HC Deb 02 May 1814 vol 27 cc620-1

On the question, that the Report of the Committee be received,

Mr. Brand

rose and observed, that, according to the standing order of their House, new notices ought to have been given to those individuals who had signified their consent to the cutting of this canal. The present was a Bill to amend a former Bill passed in the last session; but the amendments were of a description that wholly altered the original Act. It totally changed and varied the line of the canal; and it became a question for consideration, whether those who had assented to the first plan, were bound to consent to the second; he should therefore move, that the Report be received this day six months.

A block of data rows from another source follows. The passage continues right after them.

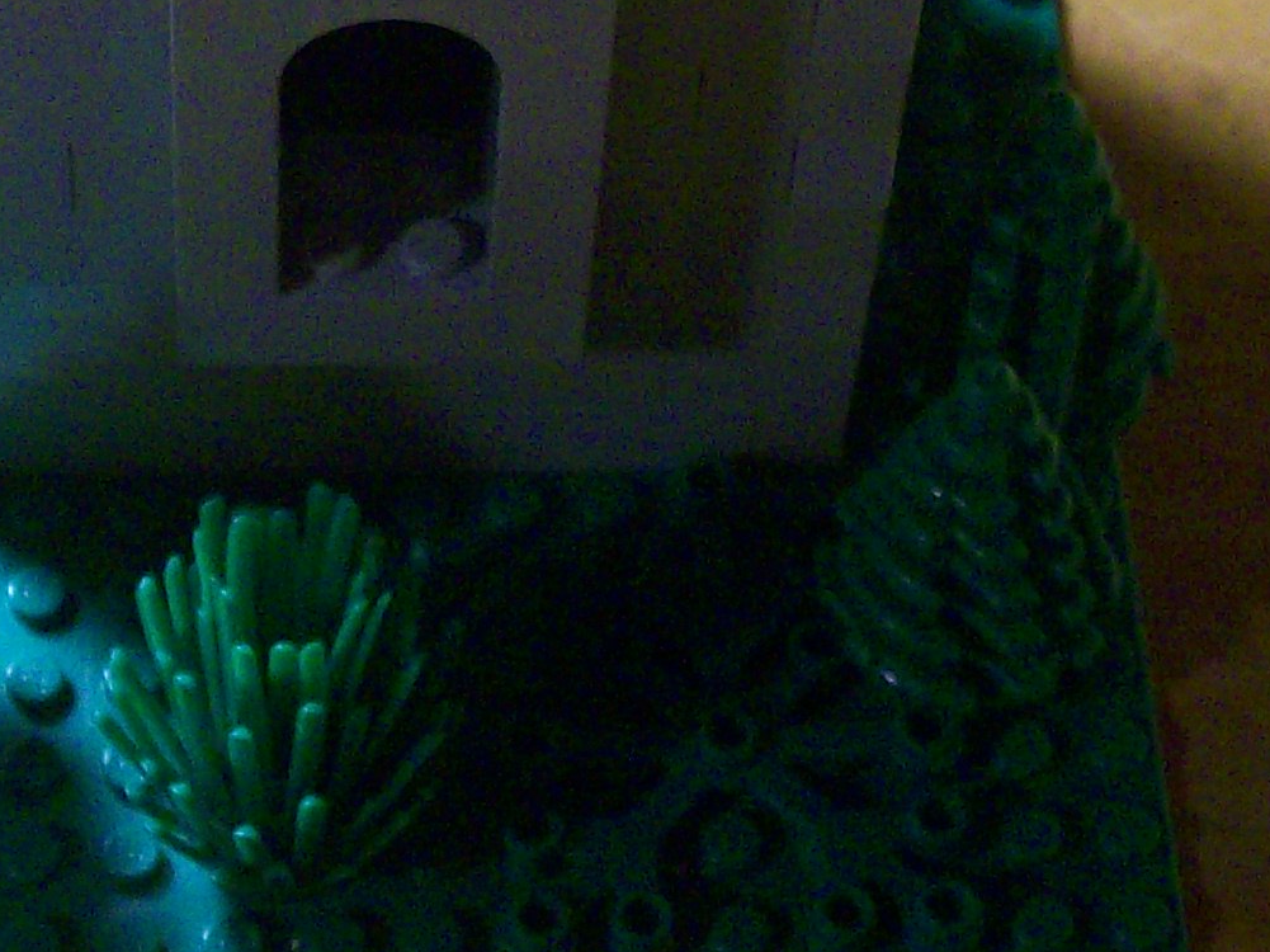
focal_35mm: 128
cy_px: -344
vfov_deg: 11.2
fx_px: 4694
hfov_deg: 15.4
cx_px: 415
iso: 160
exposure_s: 1/27
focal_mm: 7.6
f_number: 3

After a few words from Mr. Western and Mr. Harvey,

The Speaker

observed, that the question which had been raised by the hon. member was one important to the safety of their own proceedings, and the interests of private property and he therefore wished the attention of the House to be particularly given to it Here was a Bill, founded upon one that had passed last session, but essentially changing its object and character, and which assumed as a principle, that the parties interested in the first were formally bound to consent to the present, though avowedly producing an opposite result from that to which they had originally assented, He could not better illustrate his own conception of the case, than by supposing a canal to be cut, one end of which should terminate at a coal-pit, and the other at a chalk-pit: the persons interested in this undertaking consent to it; but if, afterwards, it were resolved to stop short, and to carry the canal neither to the coal-pit nor the chalk-pit, but only through an intermediate space, it could hardly be assumed, that the parties who had in the first instance agreed to the plan were also consenting to the alteration, when it accomplished neither of the purposes they might be supposed to have in view. Something analogous to this he conceived the present question to be; and it was for the House to consider how they would dispose of it.

Mr. Yorke

said, the House was not correctly in possession of the object of the amended Bill. Its object was, to proceed immediately with part of the work; but it by no means implied that the whole line of canal would not be subsequently cut.

After a few words from Mr. Brand, Mr. S. Lefevre and general Manners,

The Speaker

suggested, that the better way would be to let the Bill proceed through its present stage, and postpone the third reading for eight or ten days; to give the parties time to petition upon the question of the standing order. This proposition was acceded to by Mr. Brand.